You know what we love? Activities! Accessible sensory activity kits are easier to find than you might think and we’ve been through a lot of them!
Ivan enjoys getting his hands involved to make something and he particularly loves it when the thing he makes is edible. Play-Doh activity sets are fun, but what we like to look for are sets that have some sort of end product or that allow the fun (and learning) to last a bit longer than just the squishing of play-doh.
Below you’ll find our 7 Favorite Accessible Sensory Play Kits for kids who are blind or visually impaired. And yes, these all make great gifts!
1. Real Cooking Ultimate Baking Starter Set
Real Cooking’s Ultimate Baking Starter Set is by far our favorite. It’s amazingly accessible because it’s designed for young children, so the bowls suction to the table and they even have a super simple one-touch egg cracker that actually works!
What I love best about the Real Cooking set is that it’s just that… real cooking. The set comes with everything you need to get started, but what you are really doing is making your own cupcakes in your own oven. There is a lot of opportunity here to learn about the kitchen, simple math concepts and of course lots of fine motor play as well.
But the best best part is that the cupcakes are really tasty!
2. Cra-Z-Art Deluxe Cotton Candy Maker Kit with Lite Up Wand
Another big favorite is Ivan’s Cotton Candy Maker! The machine is really easy to set up (cleaning is easy too) and it suctions to the table so it won’t go anywhere. It comes with a plastic light-up wand (which is great for kids with light perception) and all you have to do is move the wand around in the machine to create cotton candy. Seriously – it’s that simple.
The kit does not come with flavored sugar (yeah I was disappointed too), but you can buy Cotton Candy Sugar or just use plain white sugar, which surprisingly makes really nice cotton candy as well.

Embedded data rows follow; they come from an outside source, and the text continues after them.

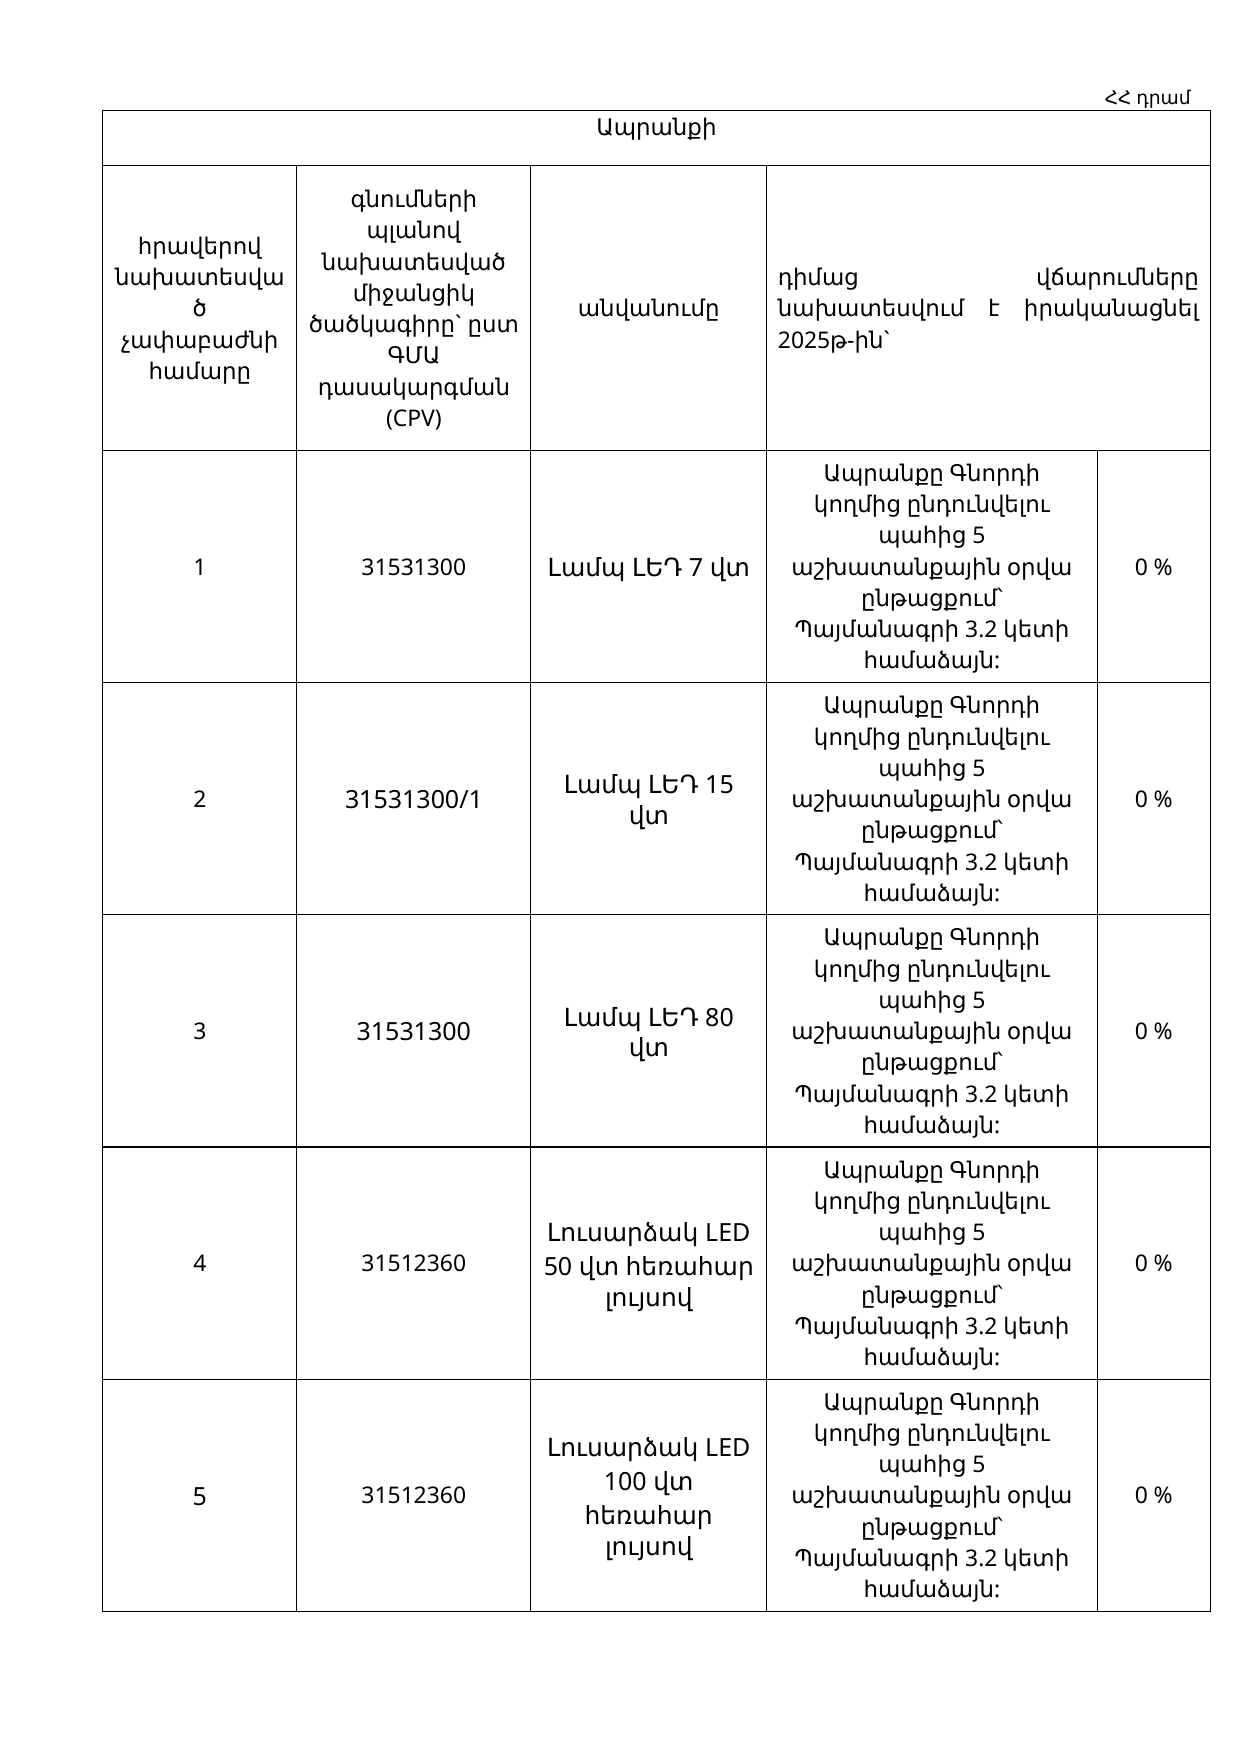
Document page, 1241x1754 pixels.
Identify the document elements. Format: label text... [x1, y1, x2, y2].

table_cell Ապրանքը Գնորդի կողմից ընդունվելու պահից 5 աշխատանքային օրվա ընթացքում՝ Պայմանագրի 3.2 կետի համաձայն: [767, 683, 1097, 914]
table_cell 0 % [1098, 683, 1210, 914]
table_cell 31512360 [297, 1380, 530, 1611]
table_cell անվանումը [531, 166, 766, 450]
table_cell 31531300 [297, 451, 530, 682]
table_cell 4 [103, 1148, 296, 1378]
table_cell 2 [103, 683, 296, 914]
table_cell Լուսարձակ LED 100 վտ հեռահար լույսով [531, 1380, 766, 1611]
table_cell 0 % [1098, 915, 1210, 1146]
table_cell դիմաց վճարումները նախատեսվում է իրականացնել 2025թ-ին` [767, 166, 1210, 450]
table_cell 5 [103, 1380, 296, 1611]
table_cell Ապրանքը Գնորդի կողմից ընդունվելու պահից 5 աշխատանքային օրվա ընթացքում՝ Պայմանագրի 3.2 կետի համաձայն: [767, 915, 1097, 1146]
table_cell 31512360 [297, 1148, 530, 1378]
table_cell Լուսարձակ LED 50 վտ հեռահար լույսով [531, 1148, 766, 1378]
table_cell գնումների պլանով նախատեսված միջանցիկ ծածկագիրը` ըստ ԳՄԱ դասակարգման (CPV) [297, 166, 530, 450]
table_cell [767, 1148, 1097, 1378]
table_cell Ապրանքը Գնորդի կողմից ընդունվելու պահից 5 աշխատանքային օրվա ընթացքում՝ Պայմանագրի 3.2 կետի համաձայն: [767, 451, 1097, 682]
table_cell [767, 1380, 1097, 1611]
table_cell Լամպ ԼԵԴ 15 վտ [531, 683, 766, 914]
table_cell Լամպ ԼԵԴ 7 վտ [531, 451, 766, 682]
table_cell 1 [103, 451, 296, 682]
table_cell հրավերով նախատեսված չափաբաժնի համարը [103, 166, 296, 450]
table_cell 31531300/1 [297, 683, 530, 914]
table_cell 0 % [1098, 1380, 1210, 1611]
table_header Ապրանքի [103, 111, 1210, 165]
table_cell 0 % [1098, 451, 1210, 682]
table_cell 31531300 [297, 915, 530, 1146]
table_cell 3 [103, 915, 296, 1146]
table_cell Լամպ ԼԵԴ 80 վտ [531, 915, 766, 1146]
table_cell 0 % [1098, 1148, 1210, 1378]
text ՀՀ դրամ [122, 56, 1191, 110]
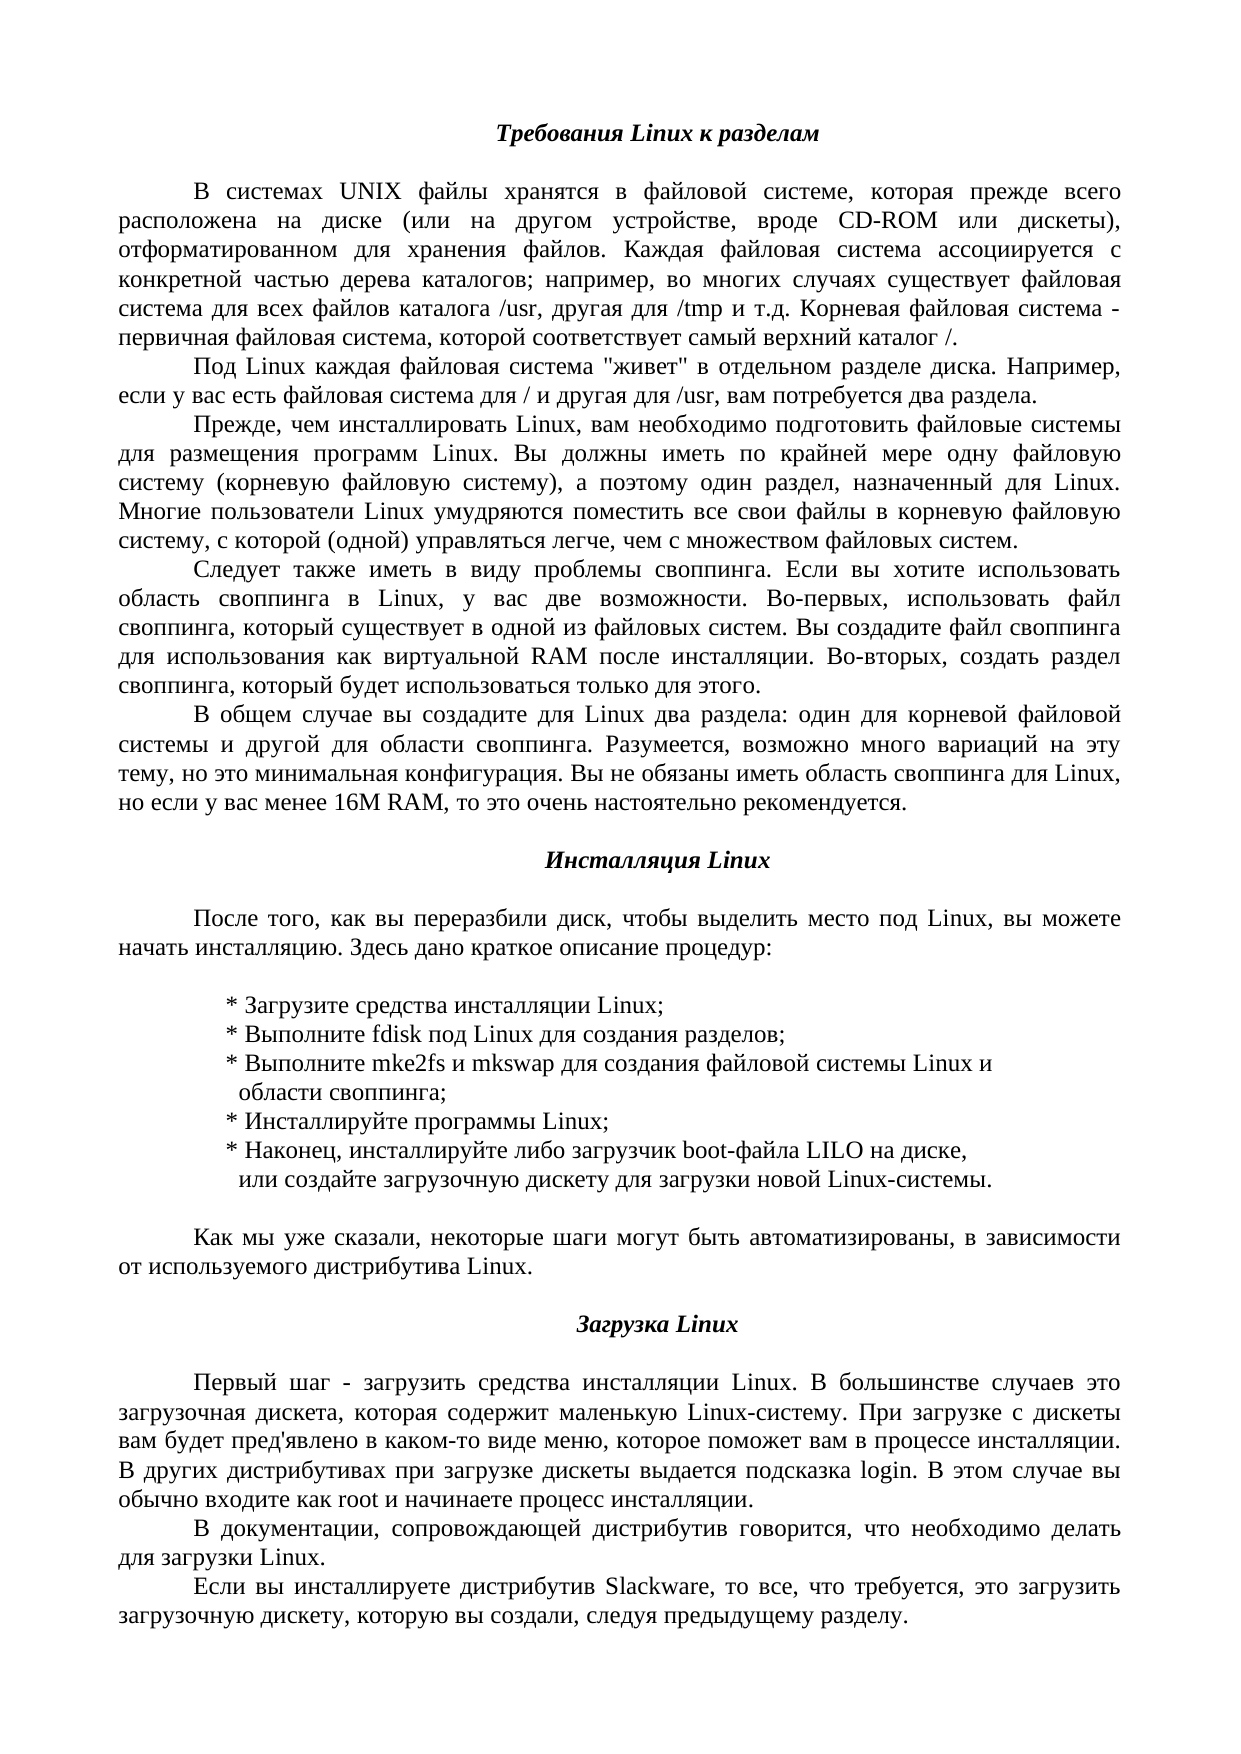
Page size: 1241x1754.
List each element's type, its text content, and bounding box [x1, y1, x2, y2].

text или создайте загрузочную дискету для загрузки новой Linux-системы. [118, 1164, 1122, 1193]
text Как мы уже сказали, некоторые шаги могут быть автоматизированы, в зависимости от используемого дистрибутива Linux. [118, 1222, 1122, 1280]
text * Загрузите средства инсталляции Linux; [118, 990, 1122, 1019]
text В документации, сопровождающей дистрибутив говорится, что необходимо делать для загрузки Linux. [118, 1513, 1122, 1571]
text В общем случае вы создадите для Linux два раздела: один для корневой файловой системы и другой для области своппинга. Разумеется, возможно много вариаций на эту тему, но это минимальная конфигурация. Вы не обязаны иметь область своппинга для Linux, но если у вас менее 16M RAM, то это очень настоятельно рекомендуется. [118, 699, 1122, 816]
text * Инсталлируйте программы Linux; [118, 1106, 1122, 1135]
text Требования Linux к разделам [118, 118, 1122, 147]
text Если вы инсталлируете дистрибутив Slackware, то все, что требуется, это загрузить загрузочную дискету, которую вы создали, следуя предыдущему разделу. [118, 1571, 1122, 1629]
text Загрузка Linux [118, 1309, 1122, 1338]
text Следует также иметь в виду проблемы своппинга. Если вы хотите использовать область своппинга в Linux, у вас две возможности. Во-первых, использовать файл своппинга, который существует в одной из файловых систем. Вы создадите файл своппинга для использования как виртуальной RAM после инсталляции. Во-вторых, создать раздел своппинга, который будет использоваться только для этого. [118, 554, 1122, 699]
text * Наконец, инсталлируйте либо загрузчик boot-файла LILO на диске, [118, 1135, 1122, 1164]
text области своппинга; [118, 1077, 1122, 1106]
text * Выполните fdisk под Linux для создания разделов; [118, 1019, 1122, 1048]
text Инсталляция Linux [118, 845, 1122, 874]
text Первый шаг - загрузить средства инсталляции Linux. В большинстве случаев это загрузочная дискета, которая содержит маленькую Linux-систему. При загрузке с дискеты вам будет пред'явлено в каком-то виде меню, которое поможет вам в процессе инсталляции. В других дистрибутивах при загрузке дискеты выдается подсказка login. В этом случае вы обычно входите как root и начинаете процесс инсталляции. [118, 1367, 1122, 1513]
text После того, как вы переразбили диск, чтобы выделить место под Linux, вы можете начать инсталляцию. Здесь дано краткое описание процедур: [118, 903, 1122, 961]
text Прежде, чем инсталлировать Linux, вам необходимо подготовить файловые системы для размещения программ Linux. Вы должны иметь по крайней мере одну файловую систему (корневую файловую систему), а поэтому один раздел, назначенный для Linux. Многие пользователи Linux умудряются поместить все свои файлы в корневую файловую систему, с которой (одной) управляться легче, чем с множеством файловых систем. [118, 409, 1122, 554]
text * Выполните mke2fs и mkswap для создания файловой системы Linux и [118, 1048, 1122, 1077]
text В системах UNIX файлы хранятся в файловой системе, которая прежде всего расположена на диске (или на другом устройстве, вроде CD-ROM или дискеты), отформатированном для хранения файлов. Каждая файловая система ассоциируется с конкретной частью дерева каталогов; например, во многих случаях существует файловая система для всех файлов каталога /usr, другая для /tmp и т.д. Корневая файловая система - первичная файловая система, которой соответствует самый верхний каталог /. [118, 176, 1122, 351]
text Под Linux каждая файловая система "живет" в отдельном разделе диска. Например, если у вас есть файловая система для / и другая для /usr, вам потребуется два раздела. [118, 351, 1122, 409]
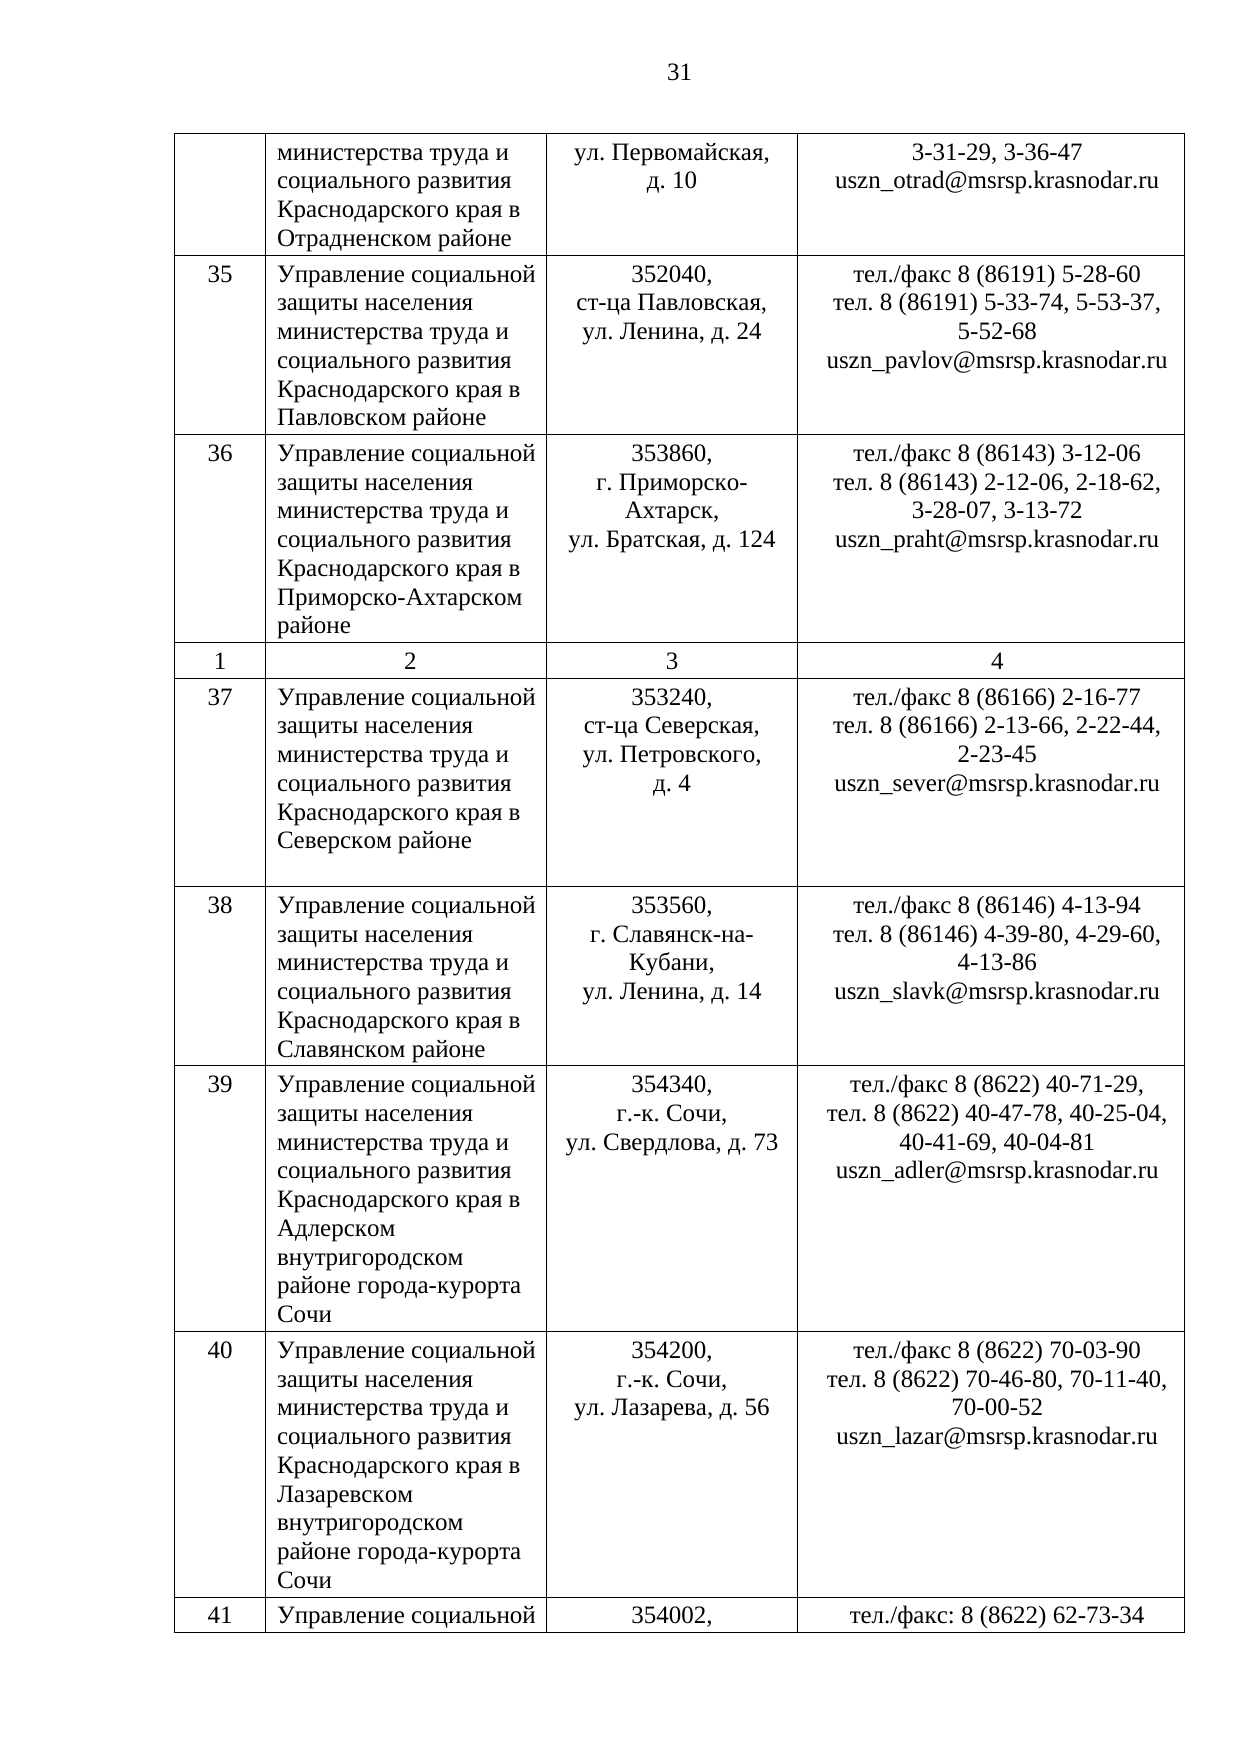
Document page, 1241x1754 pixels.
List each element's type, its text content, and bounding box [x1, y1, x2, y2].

table_cell 354340, г.-к. Сочи, ул. Свердлова, д. 73 [547, 1066, 797, 1331]
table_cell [798, 1598, 1184, 1632]
table_cell 39 [175, 1066, 265, 1331]
table_cell Управление социальной защиты населения министерства труда и социального развития Краснодарского края в Лазаревском внутригородском районе города-курорта Сочи [266, 1332, 546, 1597]
table_cell тел./факс 8 (8622) 40-71-29, тел. 8 (8622) 40-47-78, 40-25-04, 40-41-69, 40-04-81 uszn_adler@msrsp.krasnodar.ru [798, 1066, 1184, 1331]
table_cell 40 [175, 1332, 265, 1597]
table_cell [547, 134, 797, 255]
table_cell тел./факс 8 (86143) 3-12-06 тел. 8 (86143) 2-12-06, 2-18-62, 3-28-07, 3-13-72 uszn_praht@msrsp.krasnodar.ru [798, 435, 1184, 642]
table_cell 38 [175, 887, 265, 1065]
table_cell 3 [547, 643, 797, 678]
table_cell 352040, ст-ца Павловская, ул. Ленина, д. 24 [547, 256, 797, 434]
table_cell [266, 134, 546, 255]
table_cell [798, 134, 1184, 255]
table_cell 353240, ст-ца Северская, ул. Петровского, д. 4 [547, 679, 797, 886]
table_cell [266, 1598, 546, 1632]
table_cell 354200, г.-к. Сочи, ул. Лазарева, д. 56 [547, 1332, 797, 1597]
table_cell тел./факс 8 (8622) 70-03-90 тел. 8 (8622) 70-46-80, 70-11-40, 70-00-52 uszn_lazar@msrsp.krasnodar.ru [798, 1332, 1184, 1597]
table_cell 353860, г. Приморско-Ахтарск, ул. Братская, д. 124 [547, 435, 797, 642]
table_cell 41 [175, 1598, 265, 1632]
table_cell Управление социальной защиты населения министерства труда и социального развития Краснодарского края в Павловском районе [266, 256, 546, 434]
table_cell 35 [175, 256, 265, 434]
table_cell 36 [175, 435, 265, 642]
table_cell тел./факс 8 (86191) 5-28-60 тел. 8 (86191) 5-33-74, 5-53-37, 5-52-68 uszn_pavlov@msrsp.krasnodar.ru [798, 256, 1184, 434]
table_cell 2 [266, 643, 546, 678]
table_cell 1 [175, 643, 265, 678]
table_cell тел./факс 8 (86166) 2-16-77 тел. 8 (86166) 2-13-66, 2-22-44, 2-23-45 uszn_sever@msrsp.krasnodar.ru [798, 679, 1184, 886]
table_cell Управление социальной защиты населения министерства труда и социального развития Краснодарского края в Северском районе [266, 679, 546, 886]
table_cell 4 [798, 643, 1184, 678]
table_cell 34 [175, 134, 265, 255]
table_cell Управление социальной защиты населения министерства труда и социального развития Краснодарского края в Адлерском внутригородском районе города-курорта Сочи [266, 1066, 546, 1331]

The center of the machine does get hot, so you will want to make sure little hands stay to the edge when making cotton candy.
3. Build-A-Bear Workshop Stuffing Station
We took Ivan to Build-A-Bear a couple years ago and he loved the entire experience, from picking out his stuffed animal to stuffing it and choosing clothes. So when I saw the at home Build-A-Bear Workshop Stuffing Station I thought it’d be perfect!
What I love about this kit is that it’s easy to get the stuffing into the mini bear by cranking the handle on the stuffing station (which does actually work), but it still takes two hands, one to hold the station in place and one to turn the handle, so it’s a fun fine motor activity.
The kit comes with two bears for you to stuff, but of course they do make refills so you can make as many little stuffed animals as you want!
4. Marshmallow Stuffer
Since Ivan is a big (no, I should say HUGE) fan of marshmallows, I thought this Marshmallow Stuffer Kit might be fun. I was right! You place a marshmallow in the cup and use the lever to create a hole in the marshmallow (another easy but effective fine motor move), then you can add whatever you want to the marshmallow (we like ground graham crackers). Then dip the marshmallow in frosting and enjoy!
They do offer refill packs, but it makes no sense to me why the refills would cost more than the kit. Plus it’s easy enough to get your own fillers and frostings, so we just make them up ourselves.
5. Snow Cone Maker
Another classic kids activity is the Snow Cone Maker. These are especially fun in summer when it’s warm out, but snow cones are tasty all year round. Ivan is not a fan of touching cold things, so it’s a little difficult to get him to help pack the snow into the cone, but he does love eating them!
6. Plant a Pizza Garden Kit
There are lots of garden kits for kids, but I like that this one has a purpose: to Plant a Pizza. The kit includes basil, tomatoes, oregano and peppers that you can grow in a pizza-shaped dish and once they are sprouted, you can add them to your own home-made pizza!
If you’d rather just create your own garden at home, we also like the My First Garden kit.
7. Cookie Decorating Kit
This one isn’t really a kit designed for kids, but we use this Decorating Kit from Betty Crocker all the time and Ivan loves it. I just pick up some Pillsbury sugar cookie dough and make a batch of plain cookies, then fill the squeezable bottles with store-bought frosting and we’re good to go. Of course sprinkles help too!
What I love about this kit is that the bottles come with multiple interchangeable tips, so you can make all sorts of designs. Plus they are really easy to fill and really easy for Ivan to squeeze. The whole kit is dishwasher safe too.
You can also often find plain shape cookies at your grocery store around the holidays. Here are some we bought and decorated for Easter this year.
I hope some of these ideas will inspire you to set up an accessible activity for your child too! It’s really rewarding to see them figure out how to make something and then enjoy the final product… especially when it’s something they can eat and share with family!